Authorities are investigating irregularities in the agreement to finalize its society with the company in 2012, including Salvador José Martínez Garza's forged signature, who is the owner of Impulsora Jalisciense, as well as the checks the businessman allegedly used in 1993 to become partners with Pemex and create MdeL.

This opens the possibility for Pemex to recover the company, which now operates with Akron.

The documents obtained by EL UNIVERSAL reveals that the purchase of 49% of the MdeL stocks, now known as Akron, was made using checks issued from a bank account owned by a society Pemex was part of, that is, Pemex paid itself to allow the businessman to become its member without him supplying any financial resources.

Thanks to this partnership, for over two decades, Martínez Garza was able to enter an oil and lubricant market that, in 1993, was valued as “a market that represents 719 million liters, including Pemex's self-consumption and the (market) directed to the industrial and automotive industry.”

According to Inserf, every year, Pemex commercialized products worth USD $225 million and which placed the business “among the 40 largest companies in the companies in the country.”

Also, authorities are investigating the use of four checks, since there is evidence that shows that those resources weren't allocated to Pemex Refining. The checks are worth a total of MXN $508.4 million and the resources came from Mexicana de Lubricantes' bank accounts, which later became MdeL and where Pemex was the majority shareholder.

Corruption at Pemex

There are two operations carried out between Pemex and Impulsora Jaliscience that could be considered as corruption acts perpetrated by Pemex workers.

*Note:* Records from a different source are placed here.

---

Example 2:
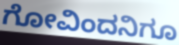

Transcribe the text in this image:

ಗೋವಿಂದನಿಗೂ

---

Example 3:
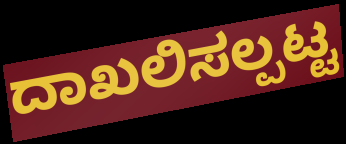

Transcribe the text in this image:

ದಾಖಲಿಸಲ್ಪಟ್ಟ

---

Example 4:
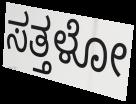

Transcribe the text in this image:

ಸತ್ತಳೋ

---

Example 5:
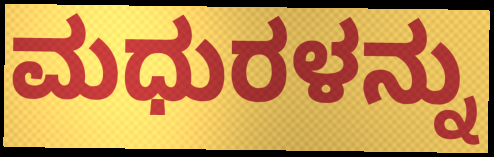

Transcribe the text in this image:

ಮಧುರಳನ್ನು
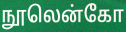
நூலென்கோ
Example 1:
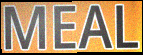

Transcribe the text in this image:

MEAL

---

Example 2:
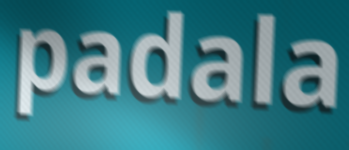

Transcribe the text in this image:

padala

1. In 1993, Pemex self-paid itself to create a society with the company owned by Salvador José Martínez Garza.

2. This society was dissolved in 2012, using a Martínez Garza's forged signature to create MdeL.

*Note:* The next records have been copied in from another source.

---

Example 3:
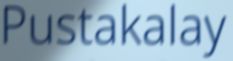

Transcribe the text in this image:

Pustakalay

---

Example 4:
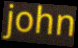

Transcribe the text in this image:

john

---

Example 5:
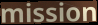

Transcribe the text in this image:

mission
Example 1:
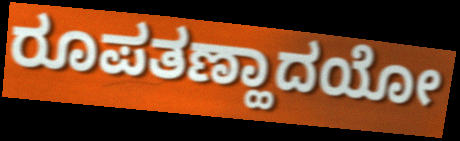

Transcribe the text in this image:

The documents that are now considered as evidence of a possible corruption act were reviewed by the former Pemex director, Juan José Suarez Coppel, because the dissolution and sale of MdeL were approved during his time at Pemex, despite the irregularities.

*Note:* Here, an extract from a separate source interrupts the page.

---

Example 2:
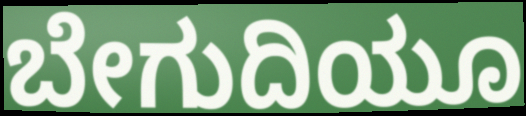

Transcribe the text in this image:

ಬೇಗುದಿಯೂ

In 2011, Suárez Coppel acknowledged the irregularities at Pemex and vowed to file lawsuits against officials who were negligent and carried out irregularities in the administration of MdeL, a company that became a hub of irregularities, but he never filed charges.

On July 18, Joel Corona, the general director at Akron, said that the agreement to dissolve the society between Pemex and Impulsora Jaliscience was a legitimate process.

The executive says that Salvador José Martínez Garza's signature is real and that there are no possibilities that Akron is returned to Pemex.

Nevertheless, Luis Fermín Cal y Mayor Rodríguez, an expert and criminalist, affirms that after the documents were analyzed, the signature does not belong to Martínez Garza and was forged. He also added that the “man had important physical disabilities and could not have signed said document.”